When Gardner introduced the Tea Town mobile truck in 2014, he thought the brand would be a hit with local fans attending University of Alabama football games. But it was hard to convince fans to choose local tea over a cold beer, and the price points—which ranged from three to four dollars per cup—proved too expensive for the crowd. Sales were lackluster.
Instead of returning to the stadium, Gardner focused on farmers’ markets and art festivals in larger cities like Birmingham and Montgomery.

“We have to travel, to go where people are more aware of what goes into producing tea made from local ingredients and willing to pay for our products,” Gardner explains. “We’re not just standing behind the bar selling tea; it takes a lot more work to explain to people what we do and why it matters.”

Jonathan and Becca Gardner in their mobile tea truck; farm-to-table tea.
Photo courtesy of Tea Town Alabama.

Since introducing local teas in 2014, Tea Town has expanded from a mobile “tea truck” parked at farmers’ markets to a brick-and-mortar tea shop. The Tuscaloosa café opened in 2016. In addition to piping hot teapots steeping two signature brews, Tea Town sells single tea bags to steep in to-go cups and loose-leaf teas.

Tea Town shares space with a bakery, giving Gardner access to a commercial kitchen to experiment with new blends. As the thirst for local tea grows, so does the demand for new flavors.

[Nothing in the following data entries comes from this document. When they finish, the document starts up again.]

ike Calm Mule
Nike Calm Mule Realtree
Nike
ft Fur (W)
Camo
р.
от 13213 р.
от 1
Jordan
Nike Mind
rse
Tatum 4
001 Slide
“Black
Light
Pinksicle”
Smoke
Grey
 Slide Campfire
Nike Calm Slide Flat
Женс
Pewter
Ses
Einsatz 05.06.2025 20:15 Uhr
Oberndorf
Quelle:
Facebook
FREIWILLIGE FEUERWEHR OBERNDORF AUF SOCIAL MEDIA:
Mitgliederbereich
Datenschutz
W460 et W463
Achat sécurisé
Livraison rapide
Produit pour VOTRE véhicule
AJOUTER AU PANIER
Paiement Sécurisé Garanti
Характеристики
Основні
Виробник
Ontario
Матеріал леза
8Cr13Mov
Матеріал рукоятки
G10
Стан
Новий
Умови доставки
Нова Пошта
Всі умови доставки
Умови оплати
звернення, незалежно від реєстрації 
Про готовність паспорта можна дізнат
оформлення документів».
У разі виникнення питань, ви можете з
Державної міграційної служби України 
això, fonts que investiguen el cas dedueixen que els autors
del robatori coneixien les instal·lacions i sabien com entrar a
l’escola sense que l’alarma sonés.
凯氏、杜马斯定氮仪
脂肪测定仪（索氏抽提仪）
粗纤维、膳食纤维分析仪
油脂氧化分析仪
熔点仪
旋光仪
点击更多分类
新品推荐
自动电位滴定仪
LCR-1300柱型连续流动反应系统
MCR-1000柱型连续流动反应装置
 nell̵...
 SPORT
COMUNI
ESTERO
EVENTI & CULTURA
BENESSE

Wibel launched a second Kickstarter campaign in 2016, hoping to raise $2,500 to introduce four new Pacific Northwest blends: Wildwood Cedar made with wild cedar tips, peppermint, and cinnamon bark; Bee Wrangler made from fair trade Ceylon tea infused with maple extract and organic bee pollen; Mount Hood Hops, a combination of hops, chamomile, dried pears, and vanilla; and Smoke + Juniper, a blend of black lapsang souchong tea smoked over spruce wood. The thirty-day campaign attracted 669 backers who contributed more than $25,000—ten times the original goal.

“The idea of farm-to-teacup resonated with people,” Wibel says. “Now that we’re out there, people are coming back over and over again to order. The demand keeps growing.”

Jodi Helmer is a North Carolina–based freelancer who writes about the intersection between food, farming, and business (while drinking copious amounts of Earl Grey).